# Idiots guide to jacking and axle stands?



## Kenco (Jul 25, 2003)

I'm going to get a 4 wheels powder coated next week on my 2010 GT-R. I presume the company will jack and axle stand and remove all 4 wheels at once.

Must say I'm a little nervous about this and would ideally like to provide them with some info on the best method to carry this out.

I've had a search, but struggling to find the info.

Anyone point me in the right direction?


----------



## borat52 (Jan 29, 2006)

There are 4 really hard rubber jack points under the sills, I'd personally put the jack stands on these. You'll then need to actually jack the car up on another point.

When I did this to send my calipers off I used a large flat piece of wood and jacked up on the chassis.


----------



## Skint (Oct 11, 2014)

If you look on ebay there is some attatchments to fit a trolley jack that sit in those jacking points.


----------



## Karls (Jul 12, 2010)

As well as the four plastic 'pads' mentioned, there is a rear central jacking point, look for an aluminium dome poking through the undertray and at the front, central again behind the oil drain flap in the engine undertray.


----------



## 5star (Nov 17, 2014)

The front jack point is quite a way back. I have a really low jack and it doesn't reach, so I have to drive the car onto ramps first, then slide the jack under the car. These are the ramps I got, they are really light and perfect size: http://amzn.to/2fzKQAv


----------



## Danny Danger (Jan 24, 2014)

They will most likely just jack the car up with 4 separate jacks.


----------



## keithmac (Mar 1, 2014)

Someone on here had their suspension arms bent by a company jacking his car up to remove the wheels, worste but was they either didn't notice or if they knew didn't tell him about it..


----------



## Trevgtr (Dec 24, 2012)

Tears ago I had a vehicle damaged by an mot bay who jacked the car up using a 2 poster lift with swinging arms... on the cills! Unbelievable I know, 4 whacking great dents in the cills!
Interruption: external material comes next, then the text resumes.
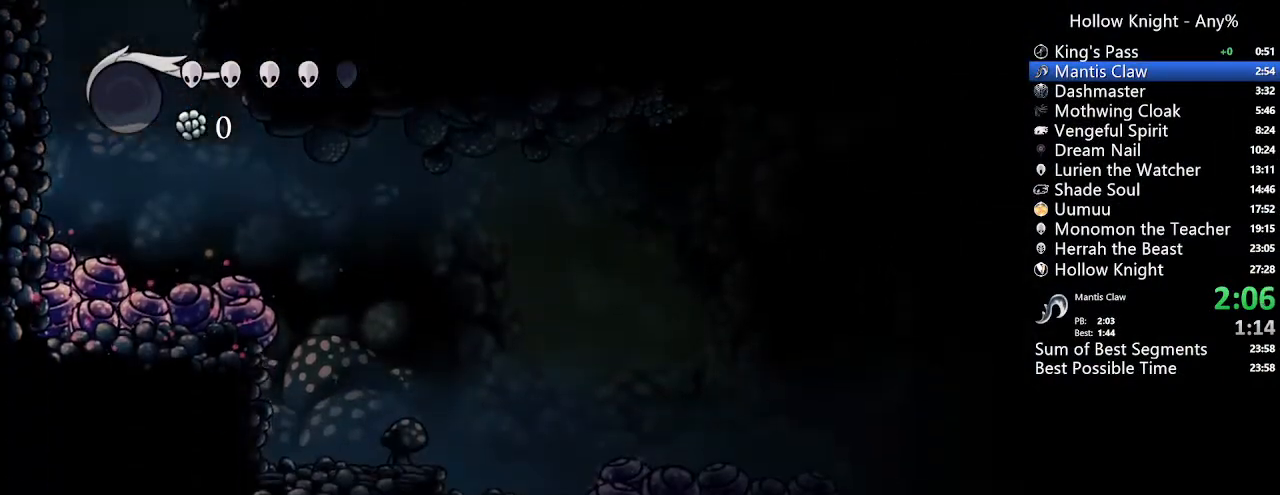
{"buttons": ["DPAD_RIGHT"], "left_stick": "center", "right_stick": "center", "events": [[300, "DPAD_RIGHT", "down"]]}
edited to add, Tears should be Years, but actually Tears seems more appropriate because I did nearly cry, a Freudian slip haha.


----------



## Karls (Jul 12, 2010)

5star said:


> The front jack point is quite a way back. I have a really low jack and it doesn't reach, so I have to drive the car onto ramps first, then slide the jack under the car. These are the ramps I got, they are really light and perfect size: http://amzn.to/2fzKQAv


I made mine out of 4" x 2" timber bolted together.


----------



## Kenco (Jul 25, 2003)

Thanks for the advice guys, I will try to talk them into using 4 jacks, sound like the most risk averse method


----------



## Skint (Oct 11, 2014)

I would'nt powder coat any wheels . Never seen a decent lasting job yet.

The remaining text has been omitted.